Radium Bromide
Properties
| State | Solid (darkens on storage from self-radiolysis) |
| Color | White to cream initially, darkens to yellow-brown over days |
| Solubility | Very soluble in water; soluble in ethanol |
| Melting Point | 728 °C |
| Boiling Point | 900 °C (approximate, decomposes) |
About Radium Bromide
Radium bromide is a white-to-cream orthorhombic salt (RaBr2, 385.81 g/mol) that visibly darkens to yellow and then deep brown within days of preparation as its own alpha decay shreds the crystal lattice. It was prepared shortly after the Curies' 1902 isolation of RaCl2 and quickly became the preferred commercial form of radium because it fractionates more cleanly than RaCl2 from the BaBr2 that comes along with it during pitchblende processing. RaBr2 is isomorphous with BaBr2 in the PbCl2-type orthorhombic structure, which is what you'd expect for the heaviest Group 2 cation. Between roughly 1910 and 1940 the entire commercial output of the compound — never more than tens of grams worldwide — was being mixed with ZnS:Cu phosphor and gum arabic and painted onto wristwatch faces, aircraft instruments, and gun sights. The alpha particles from Ra-226 excited the zinc sulfide and produced the green-yellow glow that defined a generation of dial paint. The young women who painted those dials at U.S. Radium in Orange, New Jersey, and at Radium Dial in Ottawa, Illinois, were taught to lip-point their brushes between strokes, and the resulting microgram-level radium ingestion produced the osteosarcoma and jaw necrosis that gave us the modern occupational radiation framework.
Where you'll encounter it
If you've ever seen a vintage 1930s aircraft cockpit panel in a museum and noticed the dial markers are an off-white or pale brown rather than the original luminous green, you're looking at the visible end-state of RaBr2 self-radiolysis — the radium is still there, still emitting, but the ZnS:Cu phosphor that did the glowing is long since destroyed by alpha damage. Radiation safety officers at aviation museums routinely run a Geiger counter over WWII-era instruments and find them still hot eight decades later. Antique dealers occasionally turn up old radium-paint pots in estate sales — sealed jars that have been accumulating Rn-222 daughter gas the entire time, and that need to be opened only inside a fume hood by someone with a state radiation license.

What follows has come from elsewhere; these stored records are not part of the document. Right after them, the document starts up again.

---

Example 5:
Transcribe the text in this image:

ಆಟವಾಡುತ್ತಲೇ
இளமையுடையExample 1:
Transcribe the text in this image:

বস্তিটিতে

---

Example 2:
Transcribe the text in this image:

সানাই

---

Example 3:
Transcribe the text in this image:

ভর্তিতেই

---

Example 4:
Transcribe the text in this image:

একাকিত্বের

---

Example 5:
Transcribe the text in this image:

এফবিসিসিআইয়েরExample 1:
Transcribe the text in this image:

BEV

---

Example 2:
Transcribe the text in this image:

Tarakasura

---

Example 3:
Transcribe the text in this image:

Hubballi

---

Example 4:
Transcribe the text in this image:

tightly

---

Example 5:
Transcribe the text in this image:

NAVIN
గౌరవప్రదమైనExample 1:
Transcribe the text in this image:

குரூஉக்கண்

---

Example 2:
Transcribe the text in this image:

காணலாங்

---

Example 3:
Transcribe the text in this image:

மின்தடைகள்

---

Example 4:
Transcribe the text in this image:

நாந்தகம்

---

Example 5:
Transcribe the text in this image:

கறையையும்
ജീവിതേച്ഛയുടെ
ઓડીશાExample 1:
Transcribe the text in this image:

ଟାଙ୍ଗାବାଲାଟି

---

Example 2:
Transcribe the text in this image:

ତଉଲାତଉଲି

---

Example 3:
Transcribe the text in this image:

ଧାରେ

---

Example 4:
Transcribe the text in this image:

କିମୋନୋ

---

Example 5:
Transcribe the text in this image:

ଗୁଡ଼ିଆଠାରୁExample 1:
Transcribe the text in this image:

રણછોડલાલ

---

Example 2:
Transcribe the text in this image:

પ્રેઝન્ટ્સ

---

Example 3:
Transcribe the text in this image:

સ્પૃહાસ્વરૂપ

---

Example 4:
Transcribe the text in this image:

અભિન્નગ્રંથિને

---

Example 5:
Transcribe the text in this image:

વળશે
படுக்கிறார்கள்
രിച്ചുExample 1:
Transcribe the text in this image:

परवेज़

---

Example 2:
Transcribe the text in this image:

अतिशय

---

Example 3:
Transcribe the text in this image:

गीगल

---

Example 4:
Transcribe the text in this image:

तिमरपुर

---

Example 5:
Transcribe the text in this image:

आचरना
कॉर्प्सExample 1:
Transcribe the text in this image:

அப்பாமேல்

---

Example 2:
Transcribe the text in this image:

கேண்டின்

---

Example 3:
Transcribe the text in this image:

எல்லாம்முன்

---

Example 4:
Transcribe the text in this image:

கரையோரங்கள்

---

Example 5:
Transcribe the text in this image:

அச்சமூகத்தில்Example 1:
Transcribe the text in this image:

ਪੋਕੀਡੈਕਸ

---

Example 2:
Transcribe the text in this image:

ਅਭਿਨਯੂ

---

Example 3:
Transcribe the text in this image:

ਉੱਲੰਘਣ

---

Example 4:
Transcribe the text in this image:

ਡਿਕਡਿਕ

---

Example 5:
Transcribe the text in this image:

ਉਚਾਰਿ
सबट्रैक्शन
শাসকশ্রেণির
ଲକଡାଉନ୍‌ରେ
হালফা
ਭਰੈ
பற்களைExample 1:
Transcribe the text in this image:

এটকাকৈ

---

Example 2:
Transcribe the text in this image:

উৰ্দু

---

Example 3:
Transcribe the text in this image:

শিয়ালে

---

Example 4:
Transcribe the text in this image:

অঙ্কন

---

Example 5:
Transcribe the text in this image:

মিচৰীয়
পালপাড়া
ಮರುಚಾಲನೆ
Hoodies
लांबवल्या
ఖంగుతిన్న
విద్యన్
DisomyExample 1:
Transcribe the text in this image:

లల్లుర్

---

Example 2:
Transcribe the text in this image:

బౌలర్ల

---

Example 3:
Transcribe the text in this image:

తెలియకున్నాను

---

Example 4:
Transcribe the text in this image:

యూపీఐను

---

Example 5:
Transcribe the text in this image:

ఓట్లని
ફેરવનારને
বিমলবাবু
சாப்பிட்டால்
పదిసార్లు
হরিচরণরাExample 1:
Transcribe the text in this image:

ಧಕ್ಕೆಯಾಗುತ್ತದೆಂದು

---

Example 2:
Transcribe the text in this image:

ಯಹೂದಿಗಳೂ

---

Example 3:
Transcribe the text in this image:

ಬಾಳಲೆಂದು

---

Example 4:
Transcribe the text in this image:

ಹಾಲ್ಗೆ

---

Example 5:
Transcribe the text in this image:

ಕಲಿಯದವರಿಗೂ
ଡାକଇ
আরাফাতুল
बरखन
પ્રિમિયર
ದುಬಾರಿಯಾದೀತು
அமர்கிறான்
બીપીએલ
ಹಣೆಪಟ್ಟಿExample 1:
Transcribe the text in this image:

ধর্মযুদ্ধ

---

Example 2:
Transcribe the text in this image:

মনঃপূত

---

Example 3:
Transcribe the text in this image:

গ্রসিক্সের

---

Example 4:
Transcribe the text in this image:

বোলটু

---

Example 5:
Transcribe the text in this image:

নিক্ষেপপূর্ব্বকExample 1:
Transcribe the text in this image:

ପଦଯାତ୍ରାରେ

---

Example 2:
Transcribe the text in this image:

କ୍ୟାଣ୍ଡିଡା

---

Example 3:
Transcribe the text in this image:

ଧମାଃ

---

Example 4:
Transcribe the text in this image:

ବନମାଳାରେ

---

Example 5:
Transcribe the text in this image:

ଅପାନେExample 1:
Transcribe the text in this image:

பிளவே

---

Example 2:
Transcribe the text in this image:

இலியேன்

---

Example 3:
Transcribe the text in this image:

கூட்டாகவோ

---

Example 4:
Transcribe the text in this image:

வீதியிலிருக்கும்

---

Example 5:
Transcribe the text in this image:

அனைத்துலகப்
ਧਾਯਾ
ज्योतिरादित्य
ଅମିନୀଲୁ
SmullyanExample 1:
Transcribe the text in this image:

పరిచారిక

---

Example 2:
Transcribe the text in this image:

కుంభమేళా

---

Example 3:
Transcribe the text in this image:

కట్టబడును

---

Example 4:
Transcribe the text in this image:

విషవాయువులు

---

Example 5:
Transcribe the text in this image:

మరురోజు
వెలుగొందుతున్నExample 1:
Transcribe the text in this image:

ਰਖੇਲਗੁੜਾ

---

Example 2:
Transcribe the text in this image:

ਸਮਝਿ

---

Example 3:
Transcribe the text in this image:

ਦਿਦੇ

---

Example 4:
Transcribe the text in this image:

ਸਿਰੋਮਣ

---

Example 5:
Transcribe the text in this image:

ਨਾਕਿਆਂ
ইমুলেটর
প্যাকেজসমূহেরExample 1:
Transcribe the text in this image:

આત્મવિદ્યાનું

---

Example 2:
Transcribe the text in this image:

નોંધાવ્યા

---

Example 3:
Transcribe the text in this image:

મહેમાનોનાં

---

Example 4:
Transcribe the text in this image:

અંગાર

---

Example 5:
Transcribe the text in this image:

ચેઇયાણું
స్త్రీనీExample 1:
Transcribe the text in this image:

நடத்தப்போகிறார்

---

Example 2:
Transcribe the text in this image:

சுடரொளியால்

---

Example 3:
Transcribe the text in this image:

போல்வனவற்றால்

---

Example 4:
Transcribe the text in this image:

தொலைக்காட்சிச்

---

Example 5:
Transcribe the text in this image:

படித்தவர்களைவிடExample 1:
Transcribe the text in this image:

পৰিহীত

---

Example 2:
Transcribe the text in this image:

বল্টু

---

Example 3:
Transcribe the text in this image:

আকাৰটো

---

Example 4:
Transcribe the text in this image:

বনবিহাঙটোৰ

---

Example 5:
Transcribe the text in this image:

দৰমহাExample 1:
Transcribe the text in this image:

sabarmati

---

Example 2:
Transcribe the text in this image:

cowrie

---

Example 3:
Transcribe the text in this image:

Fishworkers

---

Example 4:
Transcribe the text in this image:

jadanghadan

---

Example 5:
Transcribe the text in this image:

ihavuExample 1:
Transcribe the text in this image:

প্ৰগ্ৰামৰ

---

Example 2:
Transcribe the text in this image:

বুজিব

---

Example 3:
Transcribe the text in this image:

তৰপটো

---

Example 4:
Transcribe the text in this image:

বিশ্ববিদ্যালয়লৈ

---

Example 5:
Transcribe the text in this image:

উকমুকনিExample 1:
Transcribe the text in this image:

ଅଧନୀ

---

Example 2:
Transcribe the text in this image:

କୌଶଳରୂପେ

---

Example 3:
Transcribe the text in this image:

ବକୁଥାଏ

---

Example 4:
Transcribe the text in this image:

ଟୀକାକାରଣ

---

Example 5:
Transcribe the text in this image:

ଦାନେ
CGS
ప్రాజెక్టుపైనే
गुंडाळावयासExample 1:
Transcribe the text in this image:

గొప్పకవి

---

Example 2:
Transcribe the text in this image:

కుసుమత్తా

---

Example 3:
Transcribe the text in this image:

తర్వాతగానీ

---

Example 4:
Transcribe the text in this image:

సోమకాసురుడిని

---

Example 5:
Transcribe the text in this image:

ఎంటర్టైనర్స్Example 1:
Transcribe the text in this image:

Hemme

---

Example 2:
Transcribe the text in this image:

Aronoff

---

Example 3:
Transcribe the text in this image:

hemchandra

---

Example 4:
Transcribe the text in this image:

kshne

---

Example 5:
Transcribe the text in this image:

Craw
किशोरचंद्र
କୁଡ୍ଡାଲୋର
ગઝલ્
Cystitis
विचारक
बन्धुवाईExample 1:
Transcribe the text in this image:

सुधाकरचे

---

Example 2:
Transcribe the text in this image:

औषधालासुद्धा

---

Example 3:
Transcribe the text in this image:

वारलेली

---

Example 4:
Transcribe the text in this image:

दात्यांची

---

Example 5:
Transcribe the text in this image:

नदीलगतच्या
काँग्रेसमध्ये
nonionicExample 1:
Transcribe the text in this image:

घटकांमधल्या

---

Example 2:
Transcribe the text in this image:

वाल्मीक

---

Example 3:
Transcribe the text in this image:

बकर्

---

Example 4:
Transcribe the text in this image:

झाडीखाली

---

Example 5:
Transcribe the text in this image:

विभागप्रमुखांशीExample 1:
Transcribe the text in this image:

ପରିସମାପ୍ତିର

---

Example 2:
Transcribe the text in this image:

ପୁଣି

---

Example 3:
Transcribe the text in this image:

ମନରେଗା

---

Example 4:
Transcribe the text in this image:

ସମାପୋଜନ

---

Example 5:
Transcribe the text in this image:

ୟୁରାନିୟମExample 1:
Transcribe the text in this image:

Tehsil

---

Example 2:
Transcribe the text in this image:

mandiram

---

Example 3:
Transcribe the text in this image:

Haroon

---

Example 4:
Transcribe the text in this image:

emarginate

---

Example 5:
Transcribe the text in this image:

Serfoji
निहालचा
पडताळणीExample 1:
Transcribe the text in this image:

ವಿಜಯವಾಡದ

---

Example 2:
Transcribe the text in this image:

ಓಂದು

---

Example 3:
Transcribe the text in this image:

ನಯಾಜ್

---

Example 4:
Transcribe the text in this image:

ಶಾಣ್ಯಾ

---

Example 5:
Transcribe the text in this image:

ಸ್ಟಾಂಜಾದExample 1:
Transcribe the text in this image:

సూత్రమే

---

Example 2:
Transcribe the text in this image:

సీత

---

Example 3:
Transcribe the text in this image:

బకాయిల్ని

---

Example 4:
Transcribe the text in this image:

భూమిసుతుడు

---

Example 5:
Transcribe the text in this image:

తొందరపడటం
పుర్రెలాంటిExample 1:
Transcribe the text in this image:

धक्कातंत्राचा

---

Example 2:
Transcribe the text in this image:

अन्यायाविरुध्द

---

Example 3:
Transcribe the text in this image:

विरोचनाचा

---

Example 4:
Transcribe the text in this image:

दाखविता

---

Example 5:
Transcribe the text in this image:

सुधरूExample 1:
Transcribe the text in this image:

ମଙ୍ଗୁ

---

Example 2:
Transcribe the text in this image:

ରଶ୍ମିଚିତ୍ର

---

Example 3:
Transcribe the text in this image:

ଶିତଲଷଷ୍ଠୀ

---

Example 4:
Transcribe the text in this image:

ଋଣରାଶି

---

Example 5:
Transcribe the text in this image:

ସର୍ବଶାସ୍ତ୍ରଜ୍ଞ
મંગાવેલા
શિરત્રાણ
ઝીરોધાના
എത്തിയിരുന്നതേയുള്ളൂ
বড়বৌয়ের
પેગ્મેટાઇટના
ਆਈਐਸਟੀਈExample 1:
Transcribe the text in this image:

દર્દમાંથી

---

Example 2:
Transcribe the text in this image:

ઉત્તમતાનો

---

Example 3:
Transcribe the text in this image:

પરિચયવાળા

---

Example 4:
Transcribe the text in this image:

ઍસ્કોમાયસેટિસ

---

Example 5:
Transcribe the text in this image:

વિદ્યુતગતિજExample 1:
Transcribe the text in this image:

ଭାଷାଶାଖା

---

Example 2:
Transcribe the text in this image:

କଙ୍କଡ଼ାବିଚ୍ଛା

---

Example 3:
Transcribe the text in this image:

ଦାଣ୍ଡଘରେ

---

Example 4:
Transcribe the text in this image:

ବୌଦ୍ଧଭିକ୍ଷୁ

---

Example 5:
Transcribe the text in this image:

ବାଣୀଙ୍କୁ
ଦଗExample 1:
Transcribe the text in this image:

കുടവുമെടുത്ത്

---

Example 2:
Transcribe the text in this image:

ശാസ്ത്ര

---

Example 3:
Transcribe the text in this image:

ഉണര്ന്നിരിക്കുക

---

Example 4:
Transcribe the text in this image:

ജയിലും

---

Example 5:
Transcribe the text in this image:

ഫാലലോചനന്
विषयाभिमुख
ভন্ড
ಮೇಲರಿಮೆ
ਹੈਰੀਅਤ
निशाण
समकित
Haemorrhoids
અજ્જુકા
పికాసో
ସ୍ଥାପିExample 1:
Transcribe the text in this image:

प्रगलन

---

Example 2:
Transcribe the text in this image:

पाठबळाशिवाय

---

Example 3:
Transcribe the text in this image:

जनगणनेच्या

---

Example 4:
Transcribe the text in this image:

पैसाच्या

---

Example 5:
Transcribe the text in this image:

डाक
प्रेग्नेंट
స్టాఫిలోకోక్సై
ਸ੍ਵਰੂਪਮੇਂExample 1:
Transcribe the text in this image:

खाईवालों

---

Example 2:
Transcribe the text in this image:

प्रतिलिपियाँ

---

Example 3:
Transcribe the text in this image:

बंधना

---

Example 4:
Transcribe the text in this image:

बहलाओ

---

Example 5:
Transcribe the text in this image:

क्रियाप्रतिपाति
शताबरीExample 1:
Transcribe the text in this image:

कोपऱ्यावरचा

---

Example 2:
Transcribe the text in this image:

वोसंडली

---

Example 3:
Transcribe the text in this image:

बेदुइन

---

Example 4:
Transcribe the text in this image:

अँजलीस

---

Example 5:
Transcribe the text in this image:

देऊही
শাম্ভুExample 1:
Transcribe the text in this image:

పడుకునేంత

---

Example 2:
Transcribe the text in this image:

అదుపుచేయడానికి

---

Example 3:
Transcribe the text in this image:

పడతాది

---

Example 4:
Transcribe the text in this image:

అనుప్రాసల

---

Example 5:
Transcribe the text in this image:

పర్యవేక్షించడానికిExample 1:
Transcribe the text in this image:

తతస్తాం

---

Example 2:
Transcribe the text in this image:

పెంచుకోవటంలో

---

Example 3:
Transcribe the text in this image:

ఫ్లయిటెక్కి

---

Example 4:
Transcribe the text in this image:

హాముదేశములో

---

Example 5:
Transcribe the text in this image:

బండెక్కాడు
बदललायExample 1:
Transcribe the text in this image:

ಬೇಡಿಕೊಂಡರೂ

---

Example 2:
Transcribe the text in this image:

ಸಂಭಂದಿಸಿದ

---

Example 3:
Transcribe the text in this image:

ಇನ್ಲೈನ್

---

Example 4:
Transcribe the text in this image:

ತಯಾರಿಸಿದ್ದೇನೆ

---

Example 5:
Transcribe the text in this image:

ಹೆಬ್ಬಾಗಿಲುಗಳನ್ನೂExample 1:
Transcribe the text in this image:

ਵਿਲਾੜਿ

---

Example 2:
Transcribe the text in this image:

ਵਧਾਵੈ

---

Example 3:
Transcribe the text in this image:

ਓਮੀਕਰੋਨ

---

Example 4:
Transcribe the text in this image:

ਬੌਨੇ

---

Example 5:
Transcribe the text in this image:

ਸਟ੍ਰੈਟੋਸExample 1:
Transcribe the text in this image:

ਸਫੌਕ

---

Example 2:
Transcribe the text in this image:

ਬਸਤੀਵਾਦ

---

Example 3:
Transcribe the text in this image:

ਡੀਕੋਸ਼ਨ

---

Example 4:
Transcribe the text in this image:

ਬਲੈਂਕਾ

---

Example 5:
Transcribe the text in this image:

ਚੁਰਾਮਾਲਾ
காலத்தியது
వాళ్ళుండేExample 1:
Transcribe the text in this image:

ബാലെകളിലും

The Orange, NJ and Ottawa, IL dial-painting sites remain on the EPA Superfund priority list almost a century after the factories closed.
Common Uses
- Historical radioluminescent paint for aircraft instruments and watch dials, 1910s-1950s
- Historical commercial radium source for medical brachytherapy needles
- Research feedstock for Ra-226/Rn-222 radon-generator systems
- Reference phase for early actinide and heavy Group 2 chemistry studies
- Calibration source for legacy alpha and gamma radiation-detection instruments
Safety Information
EXTREMELY RADIOTOXIC. Aged RaBr2 should be assumed to contain a significant Rn-222 inventory that releases the moment the container is opened — handling requires a fume hood with HEPA filtration and full radiation PPE. Ingested or inhaled radium bioaccumulates in bone hydroxyapatite at microgram body burdens because Ra2+ chemically mimics Ca2+, and delivers alpha doses to bone-marrow stem cells for the rest of the person's life (Ra-226 biological half-life in bone is roughly 2800 days). GHS: Carcinogen Category 1A from radioactivity, Acute toxicity by ingestion. NRC- or IAEA-licensed material only; possession outside a licensed facility is a federal offense in the US. Legacy dial-paint manufacturing sites remain EPA Superfund priorities.
This safety summary is for educational reference only and may not be complete. It is not a substitute for Safety Data Sheets (SDS), medical advice, or professional chemical safety guidance. Always consult appropriate SDS and qualified professionals before handling chemicals.